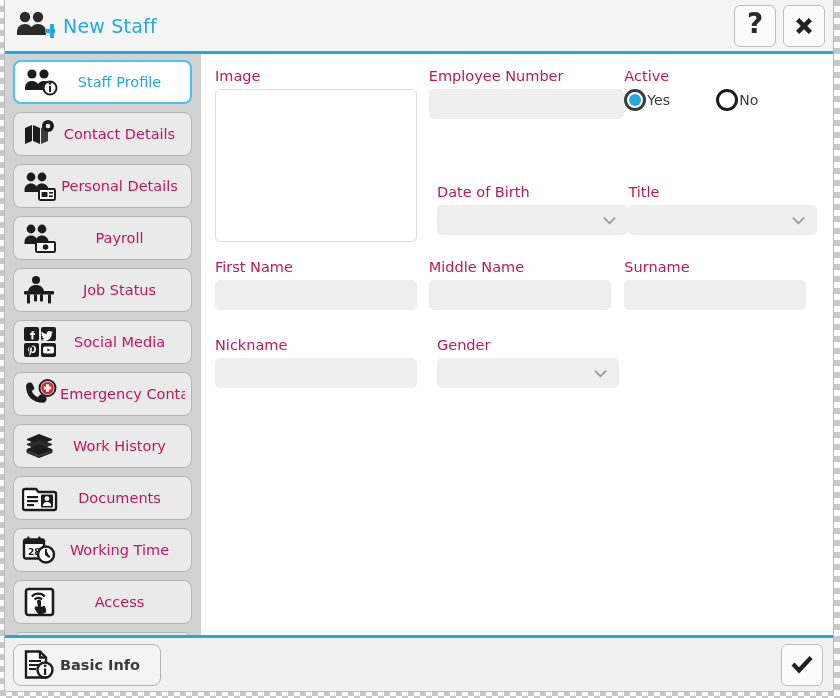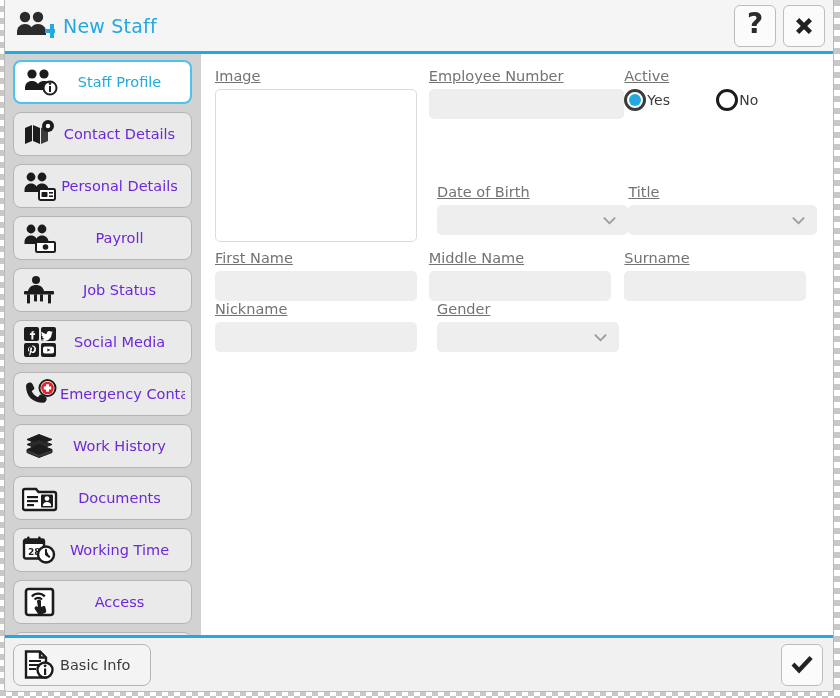--- a/index.html
+++ b/index.html
@@ -114,43 +114,42 @@
     width: 40px;
     height: 34px;
     display: flex;
     align-items: center;
     justify-content: center;
   }
   .nav-label {
     flex: 1 1 auto;
     text-align: center;
     font-size: 14.5px;
-    color: #6d28d9;
+    color: #be185d;
     padding-right: 6px;
     white-space: nowrap;
     overflow: hidden;
   }
   .nav-item.selected .nav-label { color: #22a9e0; }
 
   
   .main {
     flex: 1 1 auto;
     background: #ffffff;
     padding: 14px 16px 0 14px;
     overflow: hidden;
     position: relative;
   }
   .form-row { display: flex; }
   .field { position: relative; }
   .field-label {
     font-size: 14.5px;
-    color: #737373;
+    color: #be185d;
     margin-bottom: 5px;
     white-space: nowrap;
-    text-decoration: underline;
   }
   .input-box {
     height: 30px;
     background: #eeeeee;
     border: none;
     border-radius: 5px;
     width: 100%;
     font-size: 14px;
     color: #333;
     padding: 0 10px;
@@ -213,20 +212,21 @@
   .footer-btn {
     height: 42px;
     min-width: 132px;
     background: #f4f4f4;
     border: 1px solid #b5b5b5;
     border-radius: 8px;
     display: flex;
     align-items: center;
     padding: 0 14px 0 6px;
     cursor: pointer;
+    font-weight: bold;
   }
   .footer-btn .nav-label { font-size: 14.5px; color: #3b3b3b; }
   .footer-spacer { flex: 1 1 auto; }
   .ok-btn {
     width: 42px; height: 42px;
     border: 1px solid #bdbdbd;
     border-radius: 6px;
     background: #fbfbfb;
     display: flex;
     align-items: center;
@@ -504,40 +504,40 @@
           <div class="select-box">
             <span style="position:absolute;left:10px;top:6px;font-size:14px;color:#333;"></span>
             <svg class="chev" viewBox="0 0 14 14">
               <path d="M1.5 4.5L7 10 12.5 4.5" fill="none" stroke="#9a9a9a" stroke-width="2" stroke-linecap="round"></path>
             </svg>
           </div>
         </div>
 
       </div>
 
-      <div class="form-row" style="margin-top:15px;">
+      <div class="form-row" style="margin-top:24px;">
 
         <div class="field" style="width:222px;">
           <div class="field-label">First Name</div>
           <input class="input-box" type="text" style="width: 202px;" value="">
         </div>
 
         <div class="field" style="width:203px;">
           <div class="field-label">Middle Name</div>
           <input class="input-box" type="text" style="width: 182px;" value="">
         </div>
 
         <div class="field" style="width:200px;">
           <div class="field-label">Surname</div>
           <input class="input-box" type="text" style="width: 182px;" value="">
         </div>
 
       </div>
 
-      <div class="form-row" style="">
+      <div class="form-row" style="margin-top:27px;">
 
         <div class="field" style="width:222px;">
           <div class="field-label">Nickname</div>
           <input class="input-box" type="text" style="width: 202px;" value="">
         </div>
 
         <div class="field" style="width:203px;">
           <div class="field-label">Gender</div>
           <div class="select-box" style="width:182px;">
             <span style="position:absolute;left:10px;top:6px;font-size:14px;color:#333;"></span>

*INSTRUCTION:* If a record contains a picture, omit the picture and repeat everything else exactly.

*FINISHED EXERCISE:*
--- a/index.html
+++ b/index.html
@@ -114,43 +114,42 @@
     width: 40px;
     height: 34px;
     display: flex;
     align-items: center;
     justify-content: center;
   }
   .nav-label {
     flex: 1 1 auto;
     text-align: center;
     font-size: 14.5px;
-    color: #6d28d9;
+    color: #be185d;
     padding-right: 6px;
     white-space: nowrap;
     overflow: hidden;
   }
   .nav-item.selected .nav-label { color: #22a9e0; }
 
   
   .main {
     flex: 1 1 auto;
     background: #ffffff;
     padding: 14px 16px 0 14px;
     overflow: hidden;
     position: relative;
   }
   .form-row { display: flex; }
   .field { position: relative; }
   .field-label {
     font-size: 14.5px;
-    color: #737373;
+    color: #be185d;
     margin-bottom: 5px;
     white-space: nowrap;
-    text-decoration: underline;
   }
   .input-box {
     height: 30px;
     background: #eeeeee;
     border: none;
     border-radius: 5px;
     width: 100%;
     font-size: 14px;
     color: #333;
     padding: 0 10px;
@@ -213,20 +212,21 @@
   .footer-btn {
     height: 42px;
     min-width: 132px;
     background: #f4f4f4;
     border: 1px solid #b5b5b5;
     border-radius: 8px;
     display: flex;
     align-items: center;
     padding: 0 14px 0 6px;
     cursor: pointer;
+    font-weight: bold;
   }
   .footer-btn .nav-label { font-size: 14.5px; color: #3b3b3b; }
   .footer-spacer { flex: 1 1 auto; }
   .ok-btn {
     width: 42px; height: 42px;
     border: 1px solid #bdbdbd;
     border-radius: 6px;
     background: #fbfbfb;
     display: flex;
     align-items: center;
@@ -504,40 +504,40 @@
           <div class="select-box">
             <span style="position:absolute;left:10px;top:6px;font-size:14px;color:#333;"></span>
             <svg class="chev" viewBox="0 0 14 14">
               <path d="M1.5 4.5L7 10 12.5 4.5" fill="none" stroke="#9a9a9a" stroke-width="2" stroke-linecap="round"></path>
             </svg>
           </div>
         </div>
 
       </div>
 
-      <div class="form-row" style="margin-top:15px;">
+      <div class="form-row" style="margin-top:24px;">
 
         <div class="field" style="width:222px;">
           <div class="field-label">First Name</div>
           <input class="input-box" type="text" style="width: 202px;" value="">
         </div>
 
         <div class="field" style="width:203px;">
           <div class="field-label">Middle Name</div>
           <input class="input-box" type="text" style="width: 182px;" value="">
         </div>
 
         <div class="field" style="width:200px;">
           <div class="field-label">Surname</div>
           <input class="input-box" type="text" style="width: 182px;" value="">
         </div>
 
       </div>
 
-      <div class="form-row" style="">
+      <div class="form-row" style="margin-top:27px;">
 
         <div class="field" style="width:222px;">
           <div class="field-label">Nickname</div>
           <input class="input-box" type="text" style="width: 202px;" value="">
         </div>
 
         <div class="field" style="width:203px;">
           <div class="field-label">Gender</div>
           <div class="select-box" style="width:182px;">
             <span style="position:absolute;left:10px;top:6px;font-size:14px;color:#333;"></span>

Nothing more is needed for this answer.